Berlin (epd). Deutschland stoppt die Corona-Impfungen mit dem Mittel von Astrazeneca weitgehend für Menschen unter 60 Jahren. Nach einer aktuellen Empfehlung der Ständigen Impfkommission entschieden am Dienstag die Gesundheitsminister und Regierungschefs von Bund und Ländern, das Vakzin wegen einer aufgetauchten Nebenwirkung uneingeschränkt nur noch an über 60-Jährige zu vergeben. Bundesgesundheitsminister Jens Spahn (CDU) sagte am späten Abend, dies sei "ohne Frage ein Rückschlag" für die Impfkampagne. Bundeskanzlerin Angela Merkel (CDU), die gemeinsam mit ihm vor die Presse getreten war, warb für weiteres Vertrauen und Zuversicht.
Die Frage sei nach wie vor nicht "Astrazeneca oder kein Impfstoff", sagte Merkel und verwies auf die erwarteten größeren Liefermengen anderer Hersteller in den nächsten Wochen. Zunächst müsse die Impfkampagne nach dem weitgehenden Stopp von Astrazeneca aber neu organisiert werden, was Lieferungen an Impfzentren, mobile Teams und nach Ostern Hausarztpraxen betrifft, sagte sie. Bund, Länder und Kommunen würden dies gemeinsam anpacken.
Die Stiko am Robert-Koch-Institut hatte am Dienstag empfohlen, das Vakzin gegen Covid-19 nur noch an Menschen ab 60 Jahren zu vergeben. Grund ist eine seltene, aber schwere Nebenwirkung: Insbesondere bei Frauen unter 60 Jahren waren Hirnvenenthrombosen aufgetreten. Laut Paul-Ehrlich-Institut gab es bis Montag 31 solcher Fälle im zeitlichen Zusammenhang mit einer Astrazeneca-Impfung, neun davon verliefen tödlich. Berlin, Brandenburg, Nordrhein-Westfalen sowie einzelne Kommunen und Kliniken hatten schon vor der aktuellen Stiko-Empfehlung die Impfungen mit dem Vakzin des schwedisch-britischen Herstellers bei Jüngeren ausgesetzt.
Die Gesundheitsminister von Bund und Ländern folgten der Stiko-Empfehlung. Gleichzeitig beschlossen sie, dass 60- bis 69-Jährige nun schneller ein Angebot für eine Impfung mit Astrazeneca erhalten sollen. Über das Vorziehen entscheiden die Länder. In diese Altersgruppe fällt auch Kanzlerin Merkel, die stets betont hatte, sich erst impfen zu lassen, wenn sie an der Reihe sei. Auf die Frage, ob sie sich mit Astrazeneca impfen lassen würde, sagte sie am Dienstagabend: "Die Möglichkeit, sich impfen zu lassen, ist für mich näher gerückt." Sie betonte dabei erneut, dass für sie dabei auch Astrazeneca in Betracht käme.

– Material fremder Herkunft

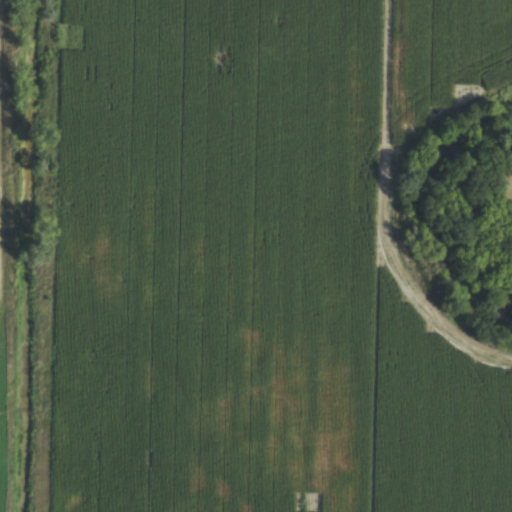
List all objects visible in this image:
crop: (245, 277)
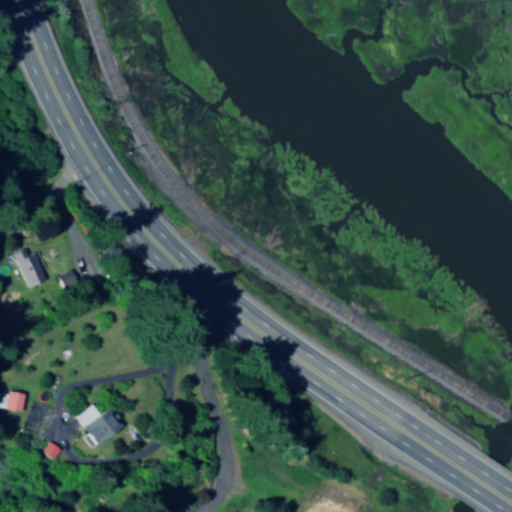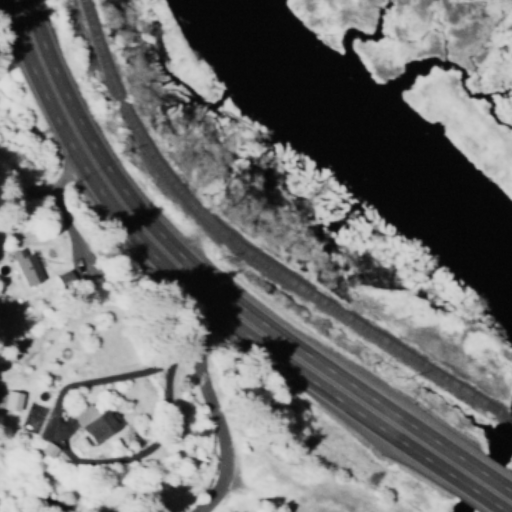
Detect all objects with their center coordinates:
river: (364, 142)
road: (47, 188)
railway: (242, 250)
building: (22, 267)
road: (190, 273)
building: (8, 401)
road: (212, 406)
building: (90, 423)
railway: (501, 432)
building: (43, 451)
road: (484, 482)
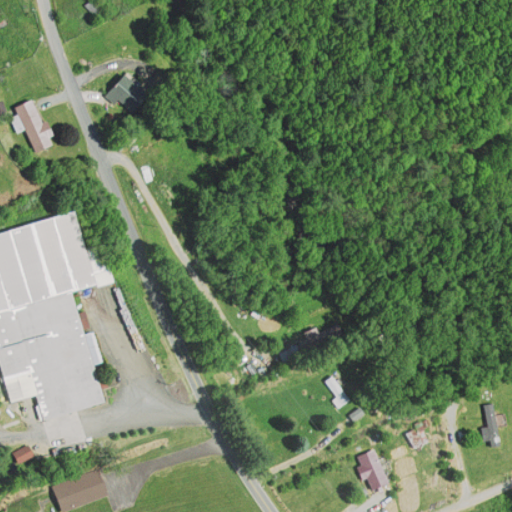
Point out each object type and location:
building: (124, 92)
building: (128, 95)
building: (32, 124)
building: (32, 126)
road: (144, 262)
building: (46, 315)
building: (49, 315)
building: (319, 335)
building: (335, 388)
building: (336, 389)
building: (490, 423)
building: (490, 426)
building: (370, 466)
building: (372, 470)
road: (493, 486)
building: (79, 488)
building: (79, 490)
road: (457, 503)
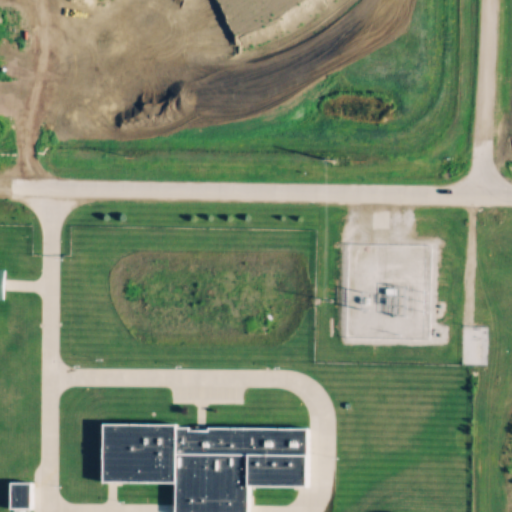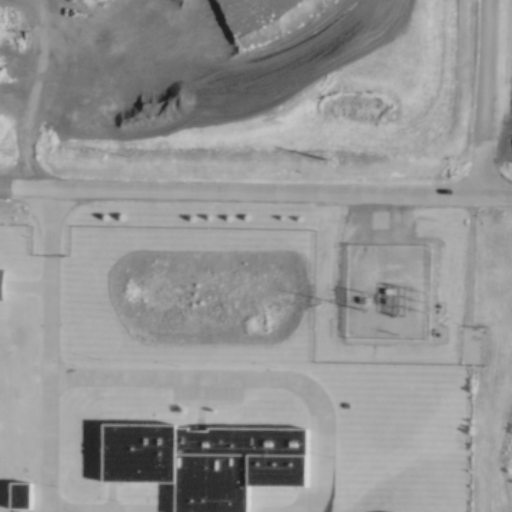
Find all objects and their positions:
building: (27, 85)
road: (483, 96)
road: (5, 180)
road: (260, 186)
building: (2, 280)
building: (6, 280)
power substation: (387, 288)
building: (198, 459)
building: (207, 459)
building: (20, 491)
road: (203, 499)
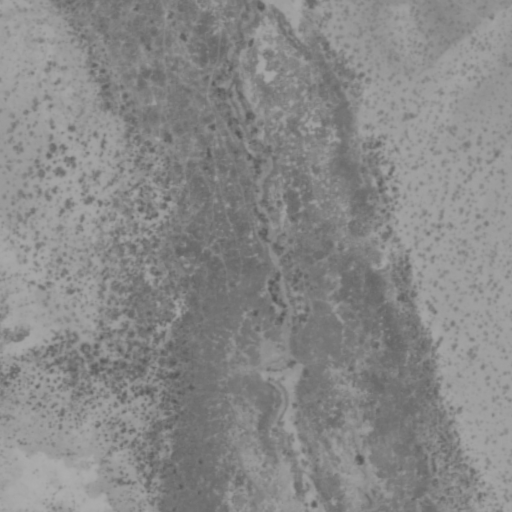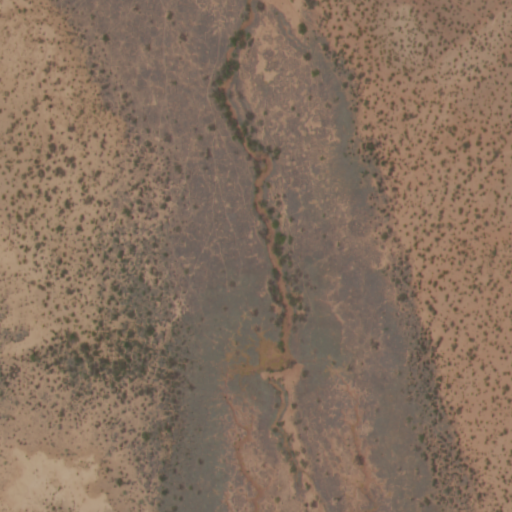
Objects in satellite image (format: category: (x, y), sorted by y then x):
road: (487, 23)
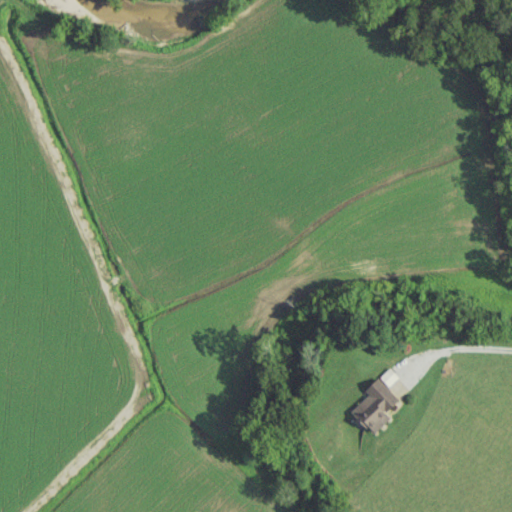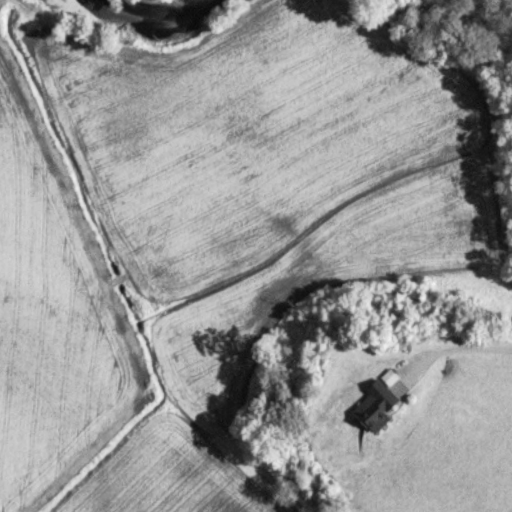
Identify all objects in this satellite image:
river: (145, 17)
road: (468, 359)
building: (374, 405)
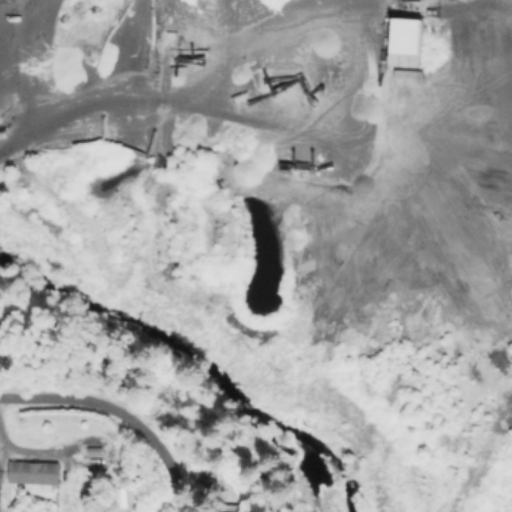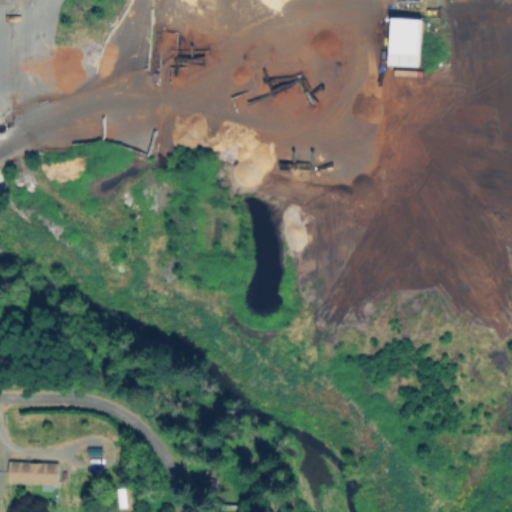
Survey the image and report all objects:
building: (405, 41)
building: (408, 42)
road: (40, 85)
road: (87, 400)
building: (35, 470)
building: (32, 471)
road: (174, 478)
building: (229, 511)
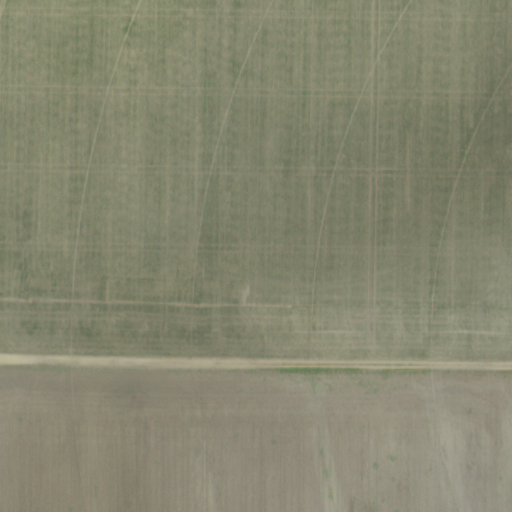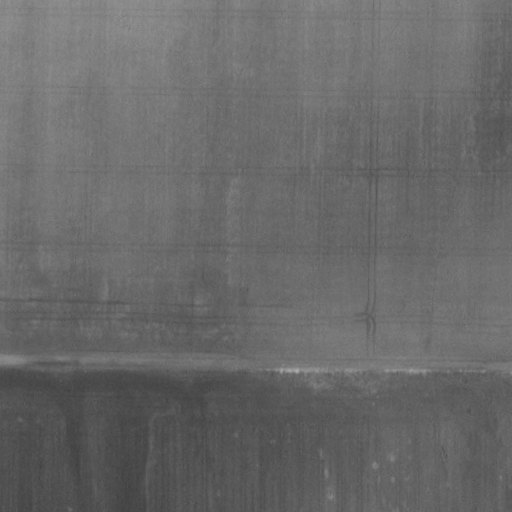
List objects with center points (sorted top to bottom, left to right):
road: (256, 369)
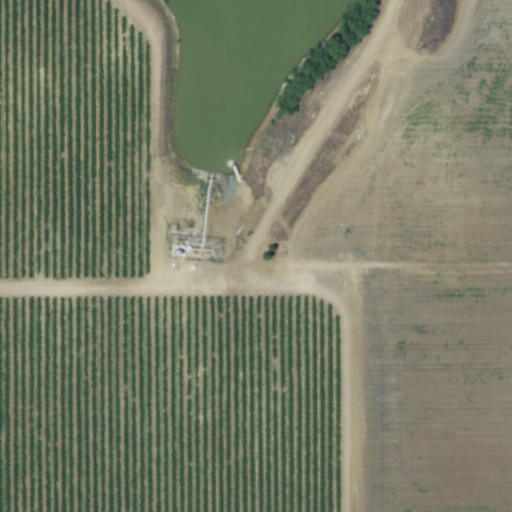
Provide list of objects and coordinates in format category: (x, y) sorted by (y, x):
road: (306, 141)
road: (276, 286)
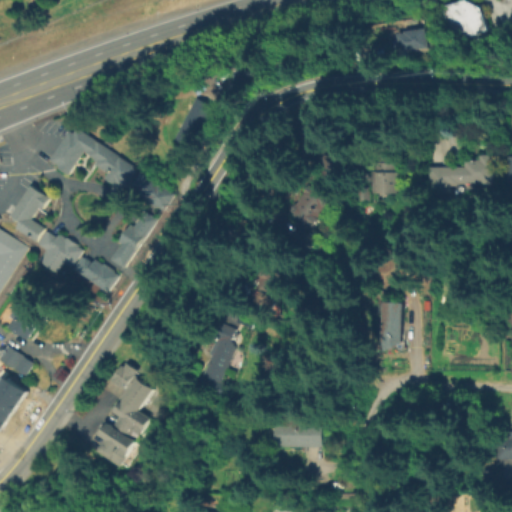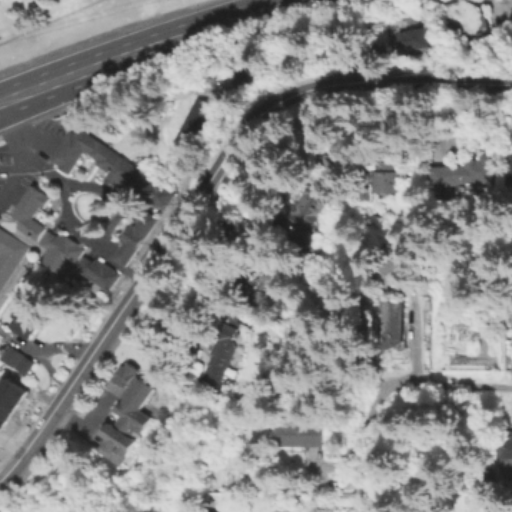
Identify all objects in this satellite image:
road: (496, 12)
building: (465, 18)
building: (466, 18)
building: (415, 38)
building: (416, 40)
road: (151, 48)
building: (246, 75)
road: (281, 99)
road: (2, 103)
building: (196, 118)
building: (196, 119)
road: (19, 154)
building: (92, 156)
building: (92, 156)
building: (337, 160)
building: (467, 173)
building: (467, 173)
building: (390, 176)
building: (391, 181)
building: (151, 189)
building: (151, 190)
building: (315, 204)
building: (314, 206)
building: (28, 211)
building: (29, 211)
road: (131, 215)
building: (132, 238)
building: (133, 238)
building: (57, 249)
building: (58, 249)
building: (8, 252)
building: (9, 252)
building: (407, 263)
road: (120, 268)
building: (95, 271)
building: (96, 271)
building: (274, 275)
building: (268, 287)
building: (25, 316)
building: (23, 318)
building: (396, 324)
building: (400, 327)
building: (222, 357)
building: (16, 358)
building: (15, 359)
building: (220, 359)
road: (71, 383)
building: (133, 383)
road: (452, 386)
building: (12, 389)
building: (132, 399)
building: (7, 403)
building: (130, 417)
building: (3, 418)
road: (87, 421)
road: (371, 425)
building: (301, 435)
building: (304, 437)
building: (114, 442)
building: (114, 443)
road: (12, 444)
building: (505, 452)
building: (506, 452)
building: (187, 511)
building: (192, 511)
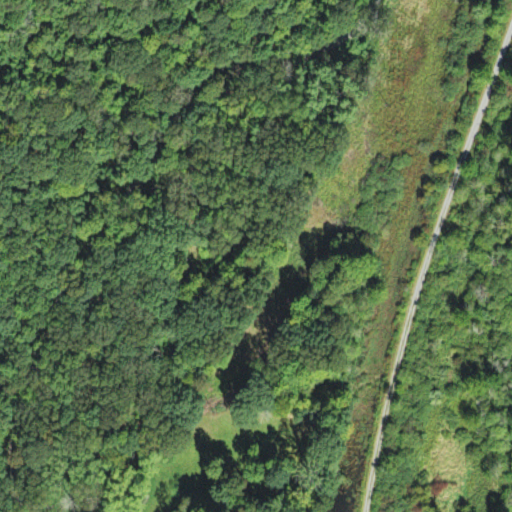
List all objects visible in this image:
road: (127, 200)
road: (426, 271)
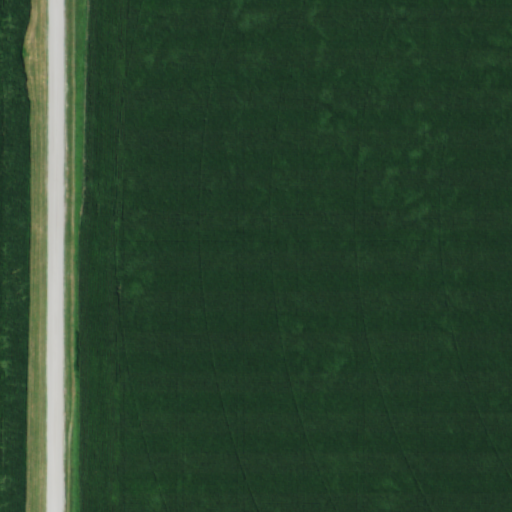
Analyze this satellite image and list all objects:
road: (60, 255)
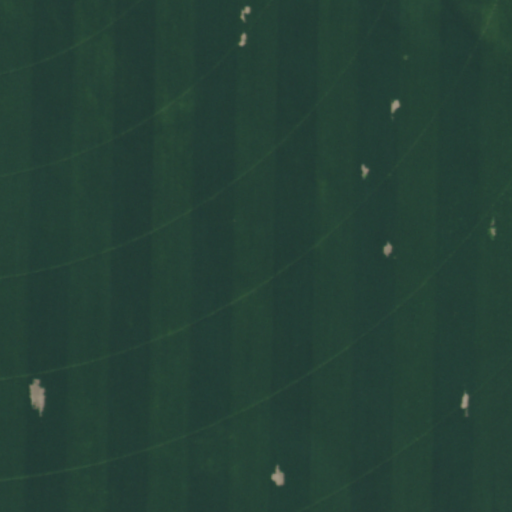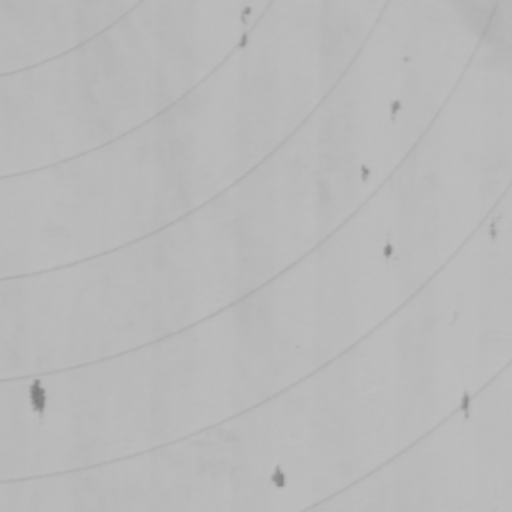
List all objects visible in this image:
crop: (256, 256)
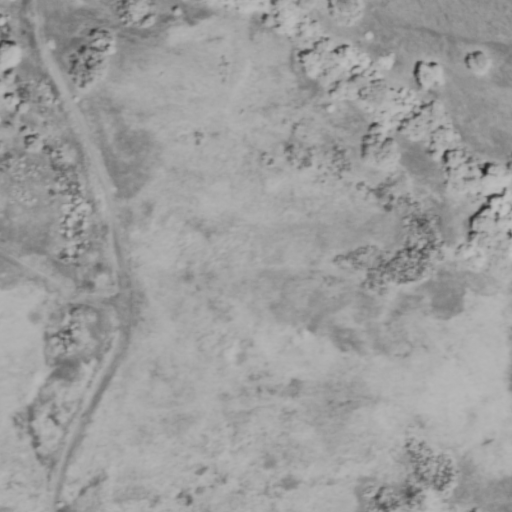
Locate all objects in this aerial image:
road: (119, 256)
road: (59, 288)
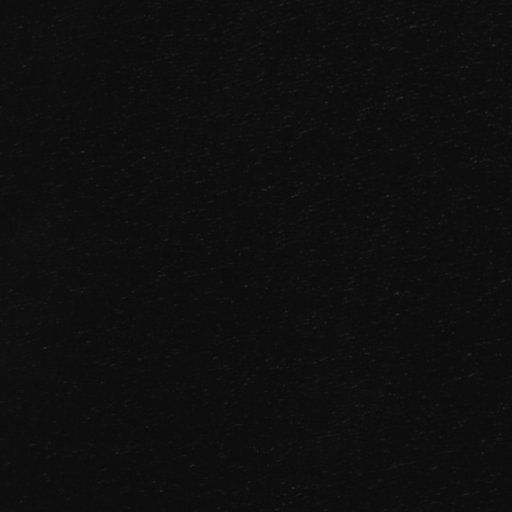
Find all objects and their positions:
river: (243, 250)
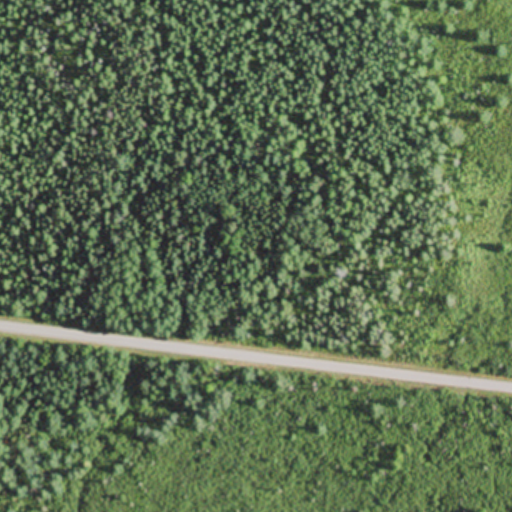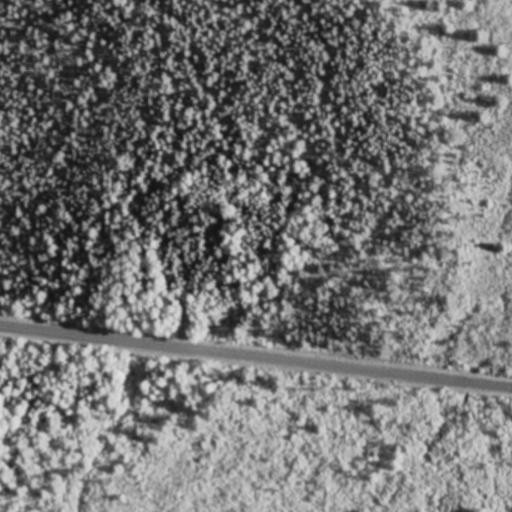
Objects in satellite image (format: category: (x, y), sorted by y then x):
road: (256, 350)
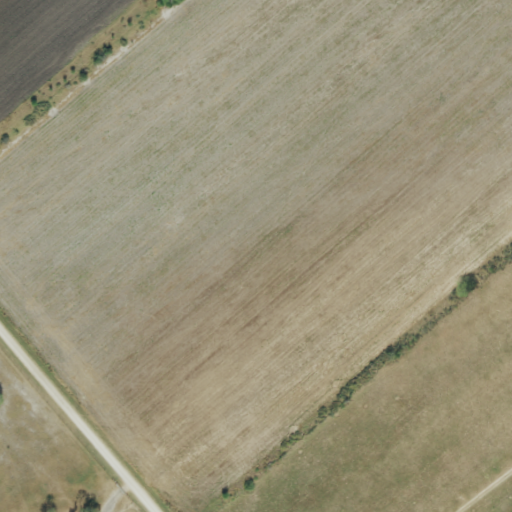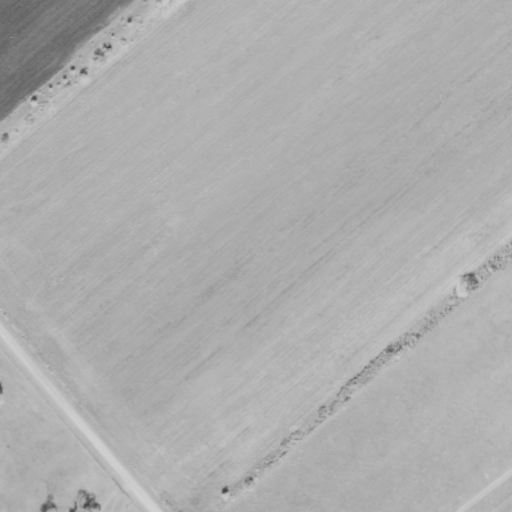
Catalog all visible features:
road: (75, 423)
road: (485, 491)
road: (116, 496)
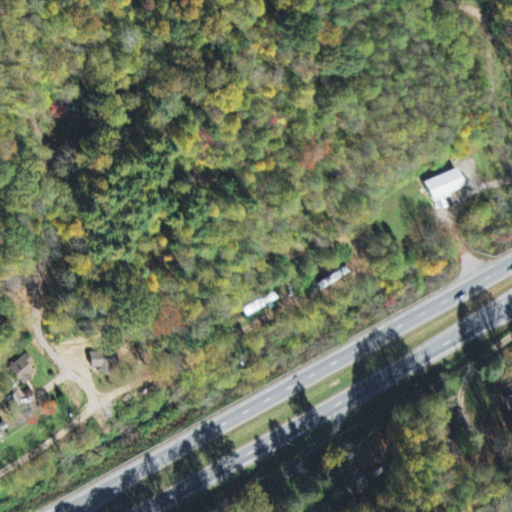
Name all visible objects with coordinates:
building: (443, 186)
road: (289, 387)
road: (464, 395)
road: (321, 408)
road: (68, 427)
road: (312, 461)
building: (357, 482)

Auch für Jüngere ist die Impfung mit Astrazeneca dem Beschluss der Gesundheitsminister künftig nicht völlig ausgeschlossen. Bei Personen aus den Priorisierungsgruppen eins und zwei, die jünger als 60 sind, soll Astrazeneca weiter zum Einsatz kommen, wenn das unter Abwägung von Risiko und Nutzen mit dem Arzt so entschieden wird. Betroffene der Gruppen eins und zwei haben ein besonders hohes Risiko eines schweren oder sogar tödlichen Verlaufs von Covid-19. Sie profitieren also von einer Impfung am meisten.
Auch Zweitimpfungen mit Astrazeneca sollen nach Rücksprache mit dem Arzt zunächst möglich bleiben, entschieden die Gesundheitsminister. Eine zusätzliche Empfehlung dazu will die Stiko bis Ende April vorlegen. Weil der Abstand zwischen Erst- und Zweitimpfung bei Astrazeneca mit zwölf Wochen relativ groß ist, gab es bislang nur wenig Zweitimpfungen mit diesem Vakzin: Laut Robert Koch-Institut wurden bislang fast 2,7 Millionen Erstimpfungen vergeben. 767 Menschen haben die Zweitimpfung erhalten.
Insgesamt wurden bis Montagabend in Deutschland 13,2 Millionen Impfdosen aller Hersteller verabreicht, 9,2 Millionen davon Erstimpfungen. 11,1 Prozent der Bevölkerung haben der RKI-Statistik zufolge mindestens eine Corona-Schutzimpfung erhalten.